While McGrath puzzled over this, and performed further tests, another, just over his dig site and in orbit, was watching as well.

The Mirus, in his starship and home, the Emulael Enza, glanced at the readout of his hypershard, tapping the onboard sensors of the beacon far below, a device meant to pinpoint the location of this reality in superspace, a homing device whose signals would allow access to this universe to his vessel, and his alone. Such beacons were deposited in any given reality randomly in time or space. They are a secret that must not be revealed, or he was in deep trouble. This was technology he had stolen from the Giants of Tokmolos, and he did not wish to gain their notice or incur their wrath. He considered simply destroying the dig site and those present from orbit and cutting his losses, but he was loath to kill humans, his favorite species. He hatched a plan, and called for a teleport jump to the surface.

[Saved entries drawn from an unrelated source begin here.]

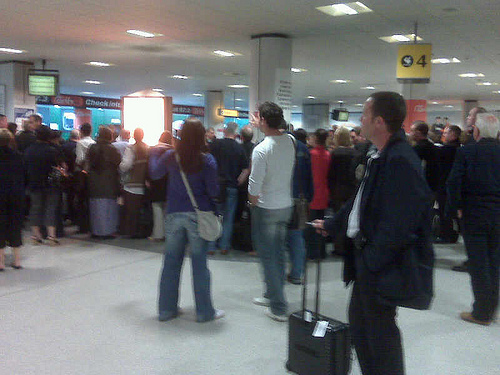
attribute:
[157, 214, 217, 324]
jeans — blue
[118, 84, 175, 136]
sign — brightly lit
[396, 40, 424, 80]
sign — yellow, black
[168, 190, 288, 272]
bag — white 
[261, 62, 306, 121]
sign — large, white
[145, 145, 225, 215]
blue shirt — blue 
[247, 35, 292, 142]
pillar — large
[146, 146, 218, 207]
shirt — blue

The universe went blindingly blue, then things became real again, and he braced for the nausea teleporting often gave him. He was surprised that this time his stomach didn’t lurch. He took quick stock of his surroundings, and clearing his throat, stepped forward.

McGrath was suddenly less surprised by the artifact, and more so of the stranger in odd dress who appeared so suddenly, with a flash of blue light and a loud *pop*, seemingly out of nowhere. A paleontologist and ecological studies professor of some note, he coolly stood up and strode over to the Mirus while the rest of the excavation team, most barely postgraduates, stood back.

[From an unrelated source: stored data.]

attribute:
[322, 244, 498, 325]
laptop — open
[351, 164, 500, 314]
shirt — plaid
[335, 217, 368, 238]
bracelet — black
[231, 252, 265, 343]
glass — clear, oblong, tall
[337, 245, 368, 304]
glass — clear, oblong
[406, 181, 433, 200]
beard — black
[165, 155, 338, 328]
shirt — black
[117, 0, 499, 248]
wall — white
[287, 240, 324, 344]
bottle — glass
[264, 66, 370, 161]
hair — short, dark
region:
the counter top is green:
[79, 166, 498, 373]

McGrath and the Mirus sized each other up, and it was McGrath who spoke first.

“You’re not from around here, are you? In fact, I’d say not of this Earth, judging by your clothes…and those do you get them to shine like that, in daylight, and without blinding yourself if you were only wearing weird contact lenses? Never mind. I don’t think that matters. This is yours, isn’t it?” He glanced at and nodded toward the beacon, still active after tens of millions of years of service.

“Yes. This is mine. I’ve come to dispose of it before it’s found by the wrong people, people I don’t want coming after me once they locate it. It was a mistake to randomize its arrival. Let me take care of that, and I’ll be off.”

Two men, one human, the other wavetouched, paused momentarily. All went dead quiet. McGrath motioned to the excavation team to step away from the beacon, as the Mirus walked over and tweaked its interface, then closed the access panel. He stood back, as the beacon shimmered, then vanished from sight, sent to another place and time less easy to discover.

The Mirus smiled as he signalled his ship for a teleport recall, saying to the humans, “Don’t be so disappointed. I’ll make it up to you. The ship’s located some beautiful fossil deposits about six kilometers south-west of here that I’ll bet you haven’t uncovered yet. Lots of new species to be identified, and relatively well-preserved too. They’ll lead to a lot of new research and interesting shakeups in the current thinking, just what good science thrives on. Have fun.”

Then the world went blinding blue, and he was gone.